People are always surprised that I’m lukewarm about the Fourth of July. For the first twenty years of my life in tights, I usually wound up somewhere reciting the Declaration of Independence on the Fourth of July, but in more recent years I have ignored the big day the way Jefferson tended to ignore Christmas. This year I’ll be landing at London Heathrow on July 4th, and I’ll spend that evening at the reconstructed Globe Theater watching Shakespeare’s Twelfth Night with the person I love most in the world, my 22 year old daughter, occasionally the guest host of the Jefferson Hour.
When people ask me what is the best way to celebrate the Fourth of July, I’m always a grim puritan and a downer. I say, have a discussion with your friends and family about the status of liberty in the United States. Talk about your aspirations for American civilization, what would restore us as the template of freedom, due process, enlightenment, and the pursuit of happiness in the world. Take turns reading, and discussing, the preamble and the peroration of the Declaration of Independence. You can see why I tend to spend the Fourth of July alone. Even my closest friends, after hearing this buzz-kill litany, are likely to quote Sir Toby Belch to the joyless Malvolio in Twelfth Night: Does thou think, because thou art virtuous, there shall be no more cakes and ale?”
The Fourth of July is now to America what Saturnailia was to ancient Rome: a day (now a weekend) of excess, misrule, irresponsible antics, Roman Candle duels, gorging, drunkenness, lawbreaking, and sunburn. Don’t get me wrong. I like five consequetive bratwursts as much as the next fellow, and twenty-two beers, and Jet Ski jousting, and late night swaying and high fiving renditions of Lee Greenwood’s God Bless the USA, followed by “I love you man…” and passing out on the beach. But I always remember, about when the rednecks are shouting that the Second Amendment is the most important of them all, and sneaking firecrackers down each other’s swim trunks, that Mr. Jefferson told us that the price of liberty is actually eternal vigilance and mastery of the political dynamics of the republic. Personally I have found it hard to be vigilant after five gin and tonics, my cousin’s patented Vesuvius Nachos, four Smores, and twos flagons of box wine beside a Great Plains lake at 97 degrees and the wind gusting to twenty four miles per hour.
I’ve had some great wild and crazy Fourths of July: at Lake Tahoe, at Yellowstone National Park, on the Missouri River in the middle of nowhere, at a place called Lake Tschida in western North Dakota, at my grandparents farm in Fergus Falls, Minnesota.

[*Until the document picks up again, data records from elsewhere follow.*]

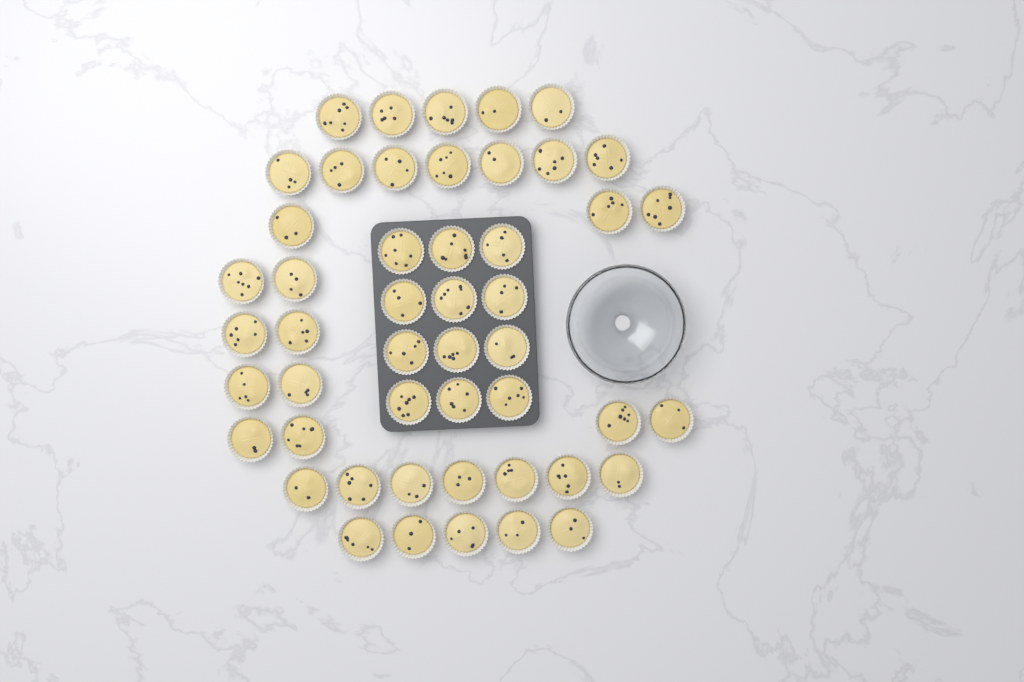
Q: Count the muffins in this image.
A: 49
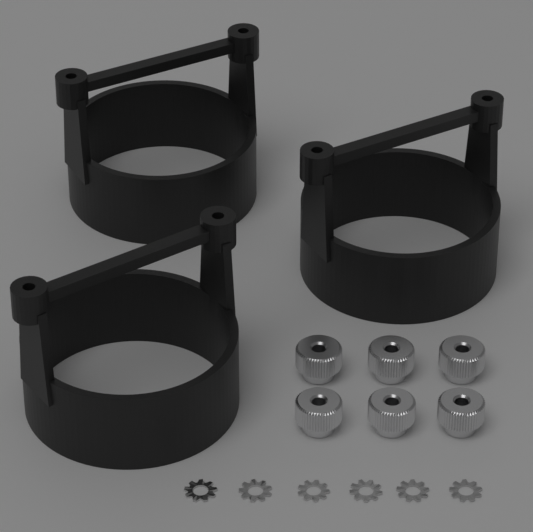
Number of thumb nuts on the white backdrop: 6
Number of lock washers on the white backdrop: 6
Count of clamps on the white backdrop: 3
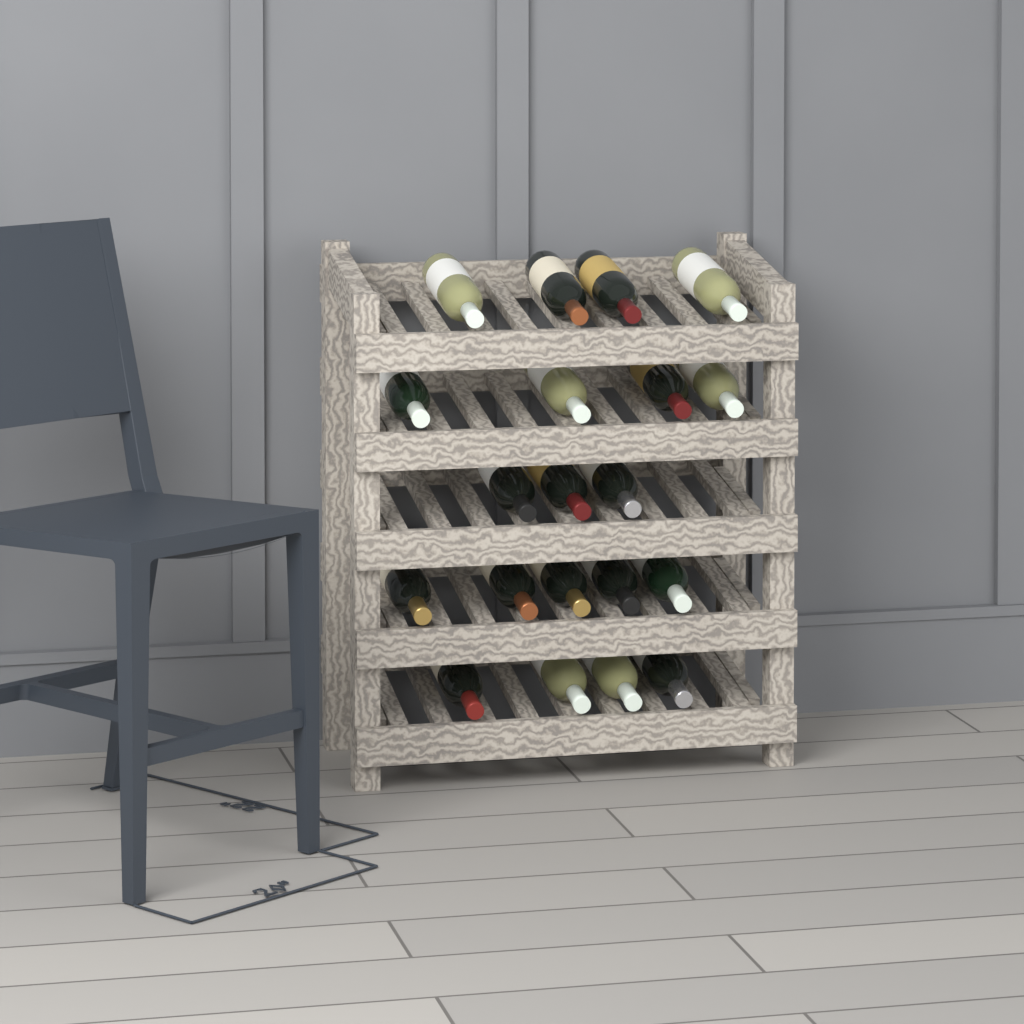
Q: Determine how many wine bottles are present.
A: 20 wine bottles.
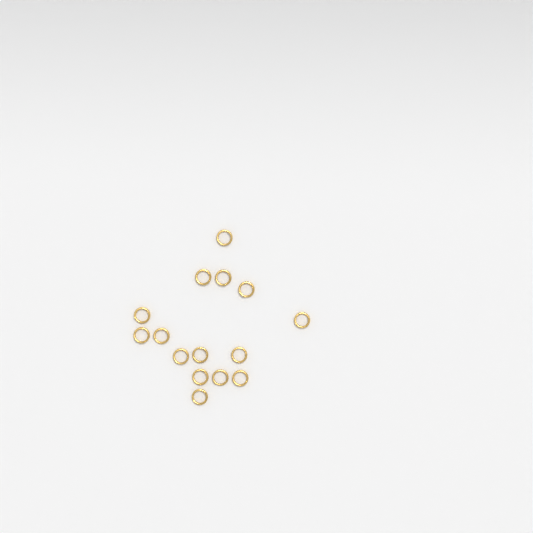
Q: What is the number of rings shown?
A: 15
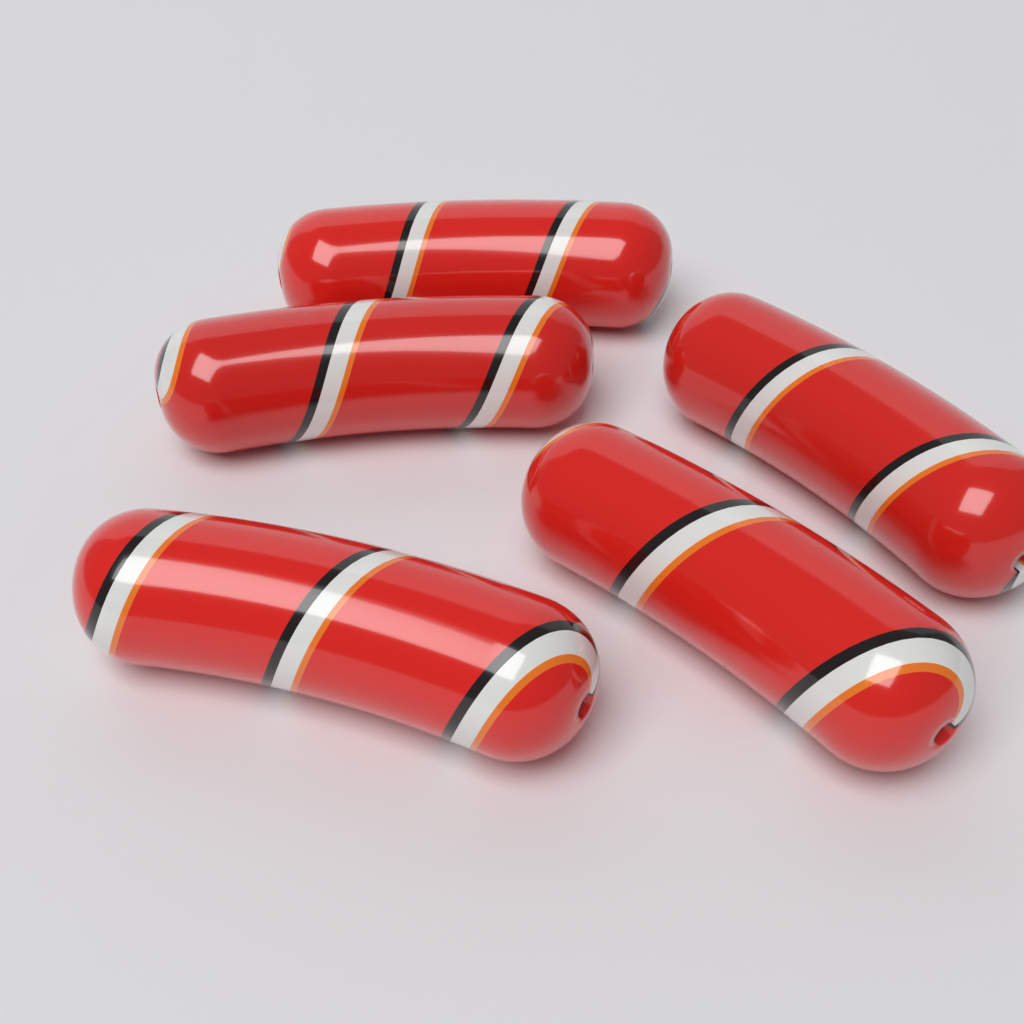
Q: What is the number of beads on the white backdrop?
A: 5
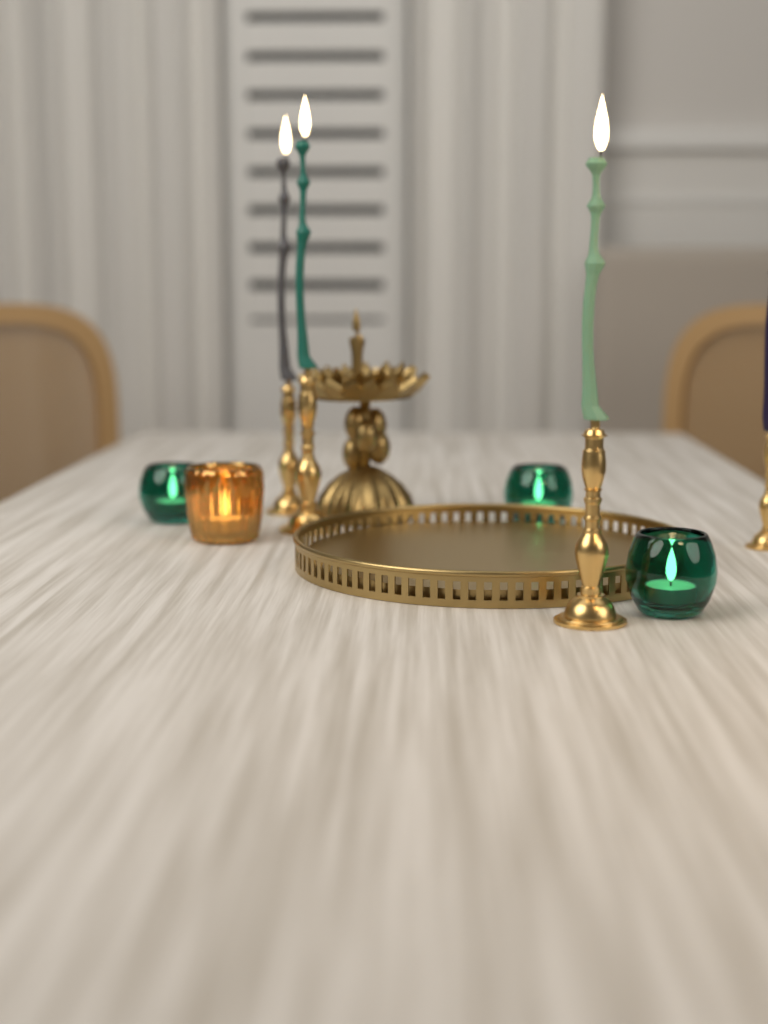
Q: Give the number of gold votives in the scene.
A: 1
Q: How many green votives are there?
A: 3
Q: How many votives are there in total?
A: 4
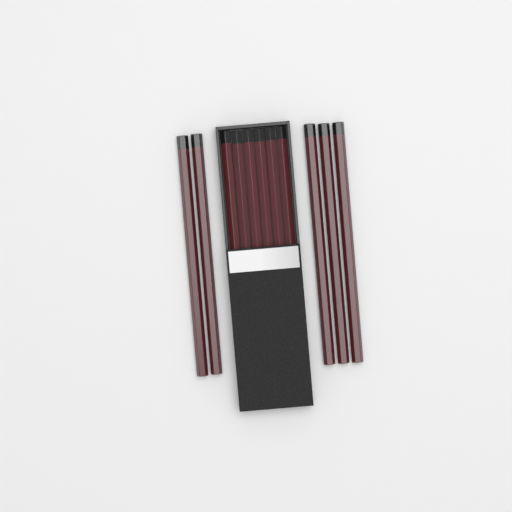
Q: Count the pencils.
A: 11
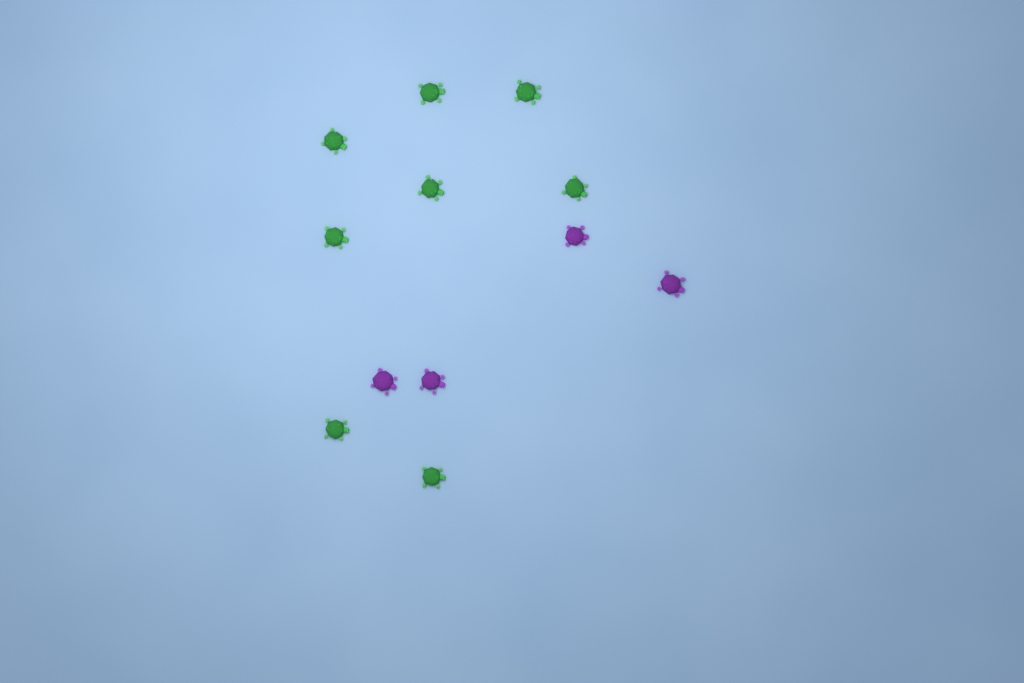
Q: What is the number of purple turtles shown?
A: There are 4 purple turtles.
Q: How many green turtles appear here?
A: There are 8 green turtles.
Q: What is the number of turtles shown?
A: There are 12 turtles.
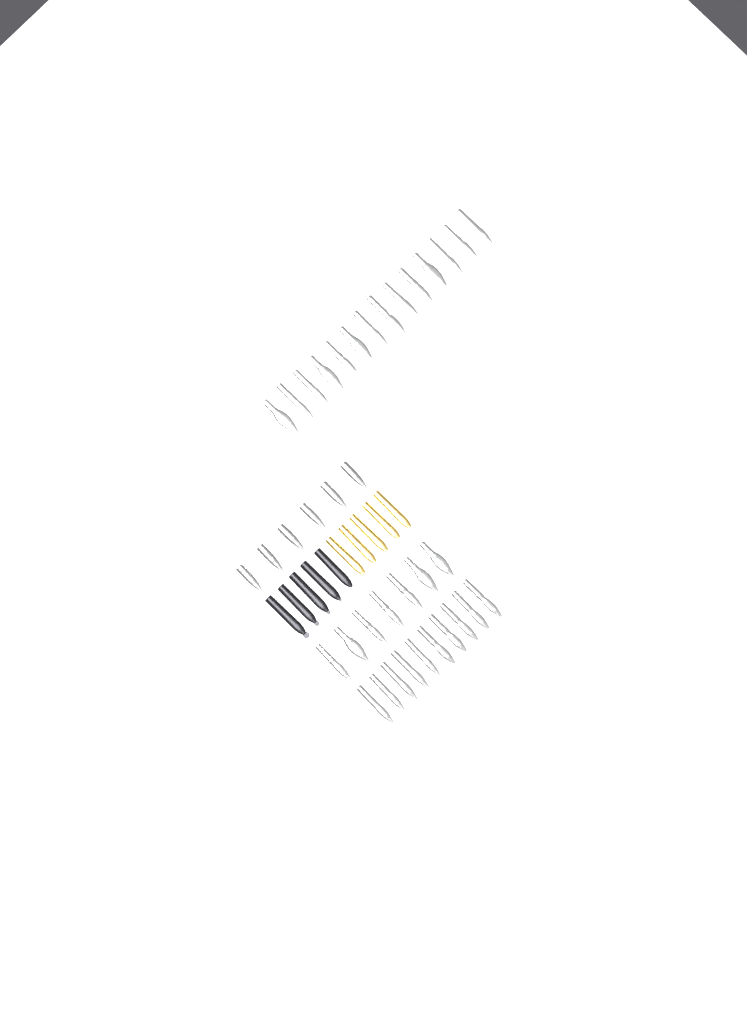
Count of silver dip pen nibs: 31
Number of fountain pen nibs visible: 6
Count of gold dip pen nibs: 5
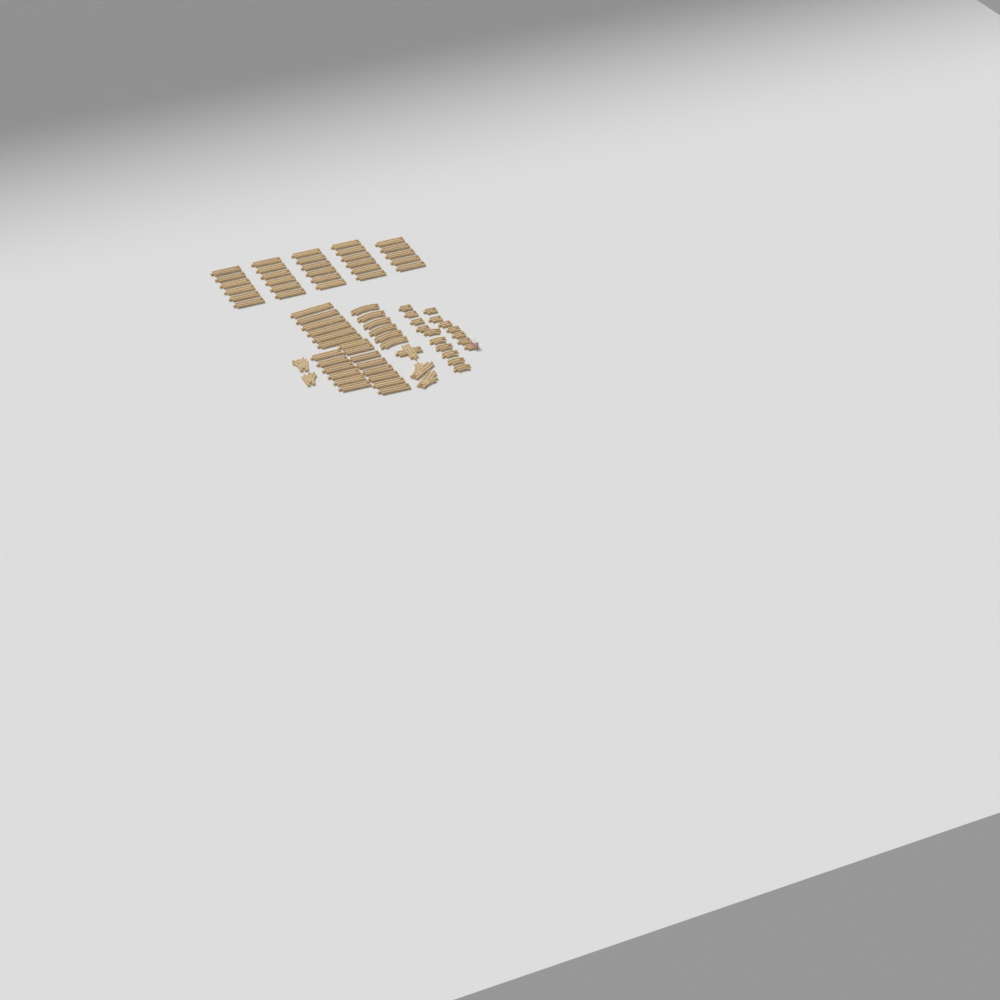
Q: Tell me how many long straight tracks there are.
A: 49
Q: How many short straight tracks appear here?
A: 10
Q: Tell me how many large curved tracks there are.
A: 6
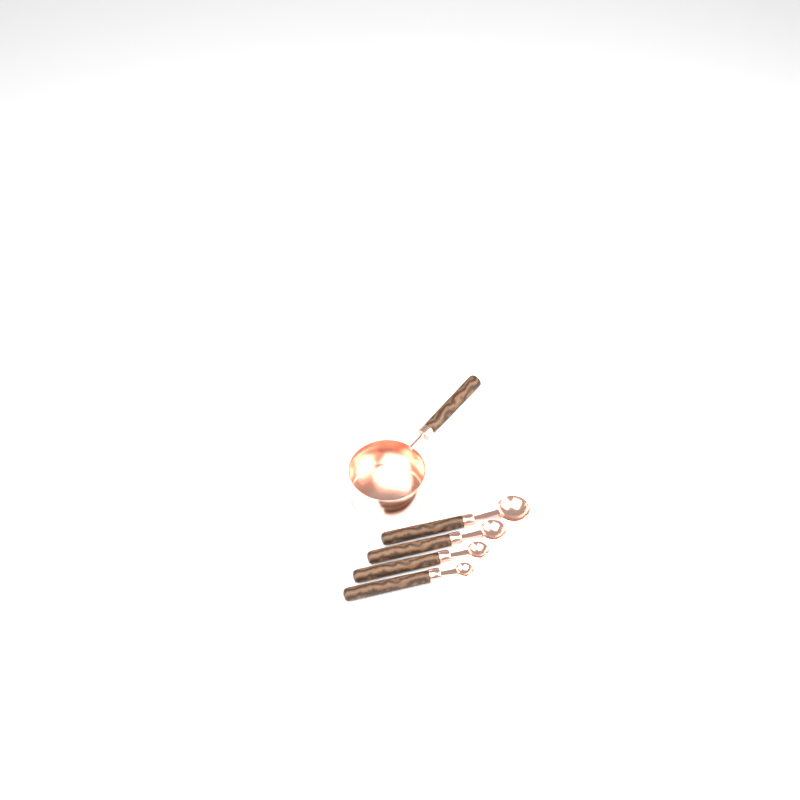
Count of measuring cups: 1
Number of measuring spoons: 4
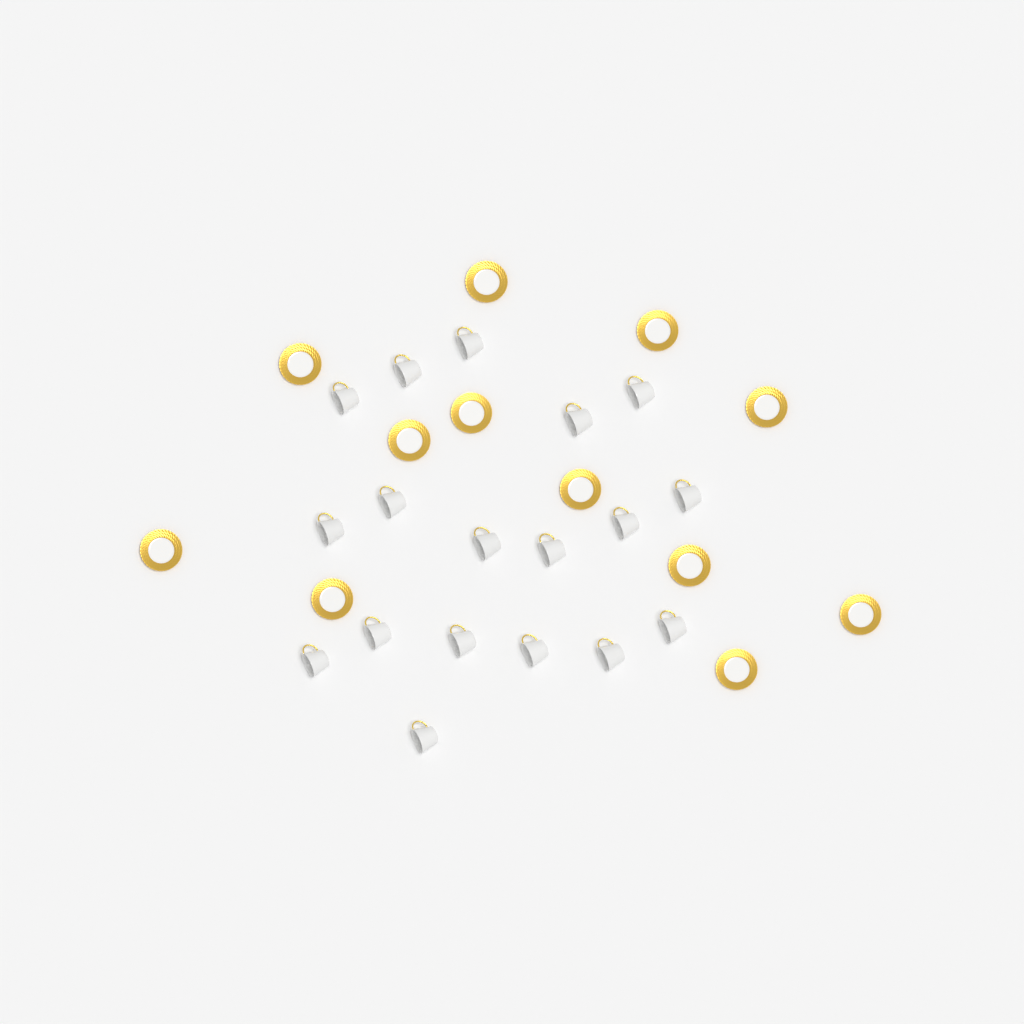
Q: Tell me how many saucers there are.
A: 12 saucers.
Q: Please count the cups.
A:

This year, at a time when Europe is enduring a nihilist Islamic terrorist attack about every five weeks, flying to London on the Fourth of July may be as good a declaration of freedom as anything one might do. My mother has asked me to reconsider spending days in London at this particular juncture—she is of course infinitely more concerned with the safety of my daughter than with mine—I have had second and third thoughts about the trip. But you know, the cliché is right: if we stop living our lives in the ways that make us thrive, the terrorists win. Western Civilization has spent three thousand years working out the kinks of tribalism, creed, ideology, nationalism, militarism, racism, sexism, and ethnic discrimination. Since the Berlin Wall went down we have seen more international harmony (in the West) than at any previous moment in human history, more mobility, fewer border restraints, more pan-European harmony and constructive engagement.
I’m deeply saddened by Brexit, by the hardening of borders, by the new anxieties, suspicions, and even profiling. Donald Trump was elected here as much by our growing anxiety about Islamic terrorism as by any other electoral dynamic. I do not want us to move towards a more restricted concept of civilization, and we must fight our urge to become Fortress America.
So I’m going. My daughter, who is rightly nervous, is meeting me, and if we die watching one of Shakespeare’s most exquisite comedies, that will be a statement about the tenacity of human freedom. Besides, I’ve been reading the Oxford-educated Israeli scholar Yuval Noah Harari’s Homo Deus. In this remarkably important book, Harari says if you lie in the First World you are dramatically more likely to die now of type two diabetes or obesity than of a terrorist act.
To all of you, whether you spend the Fourth of July sipping Bordeaux and talking about Locke’s Second Treatise on Government, or guzzling beer upside down through a funnel on the back of a pontoon, I do join citizen Greenwood in saying, God Bless the USA—as well as the rest of the world made possible by the little flame lit by Thomas Jefferson on the Fourth of July 1776.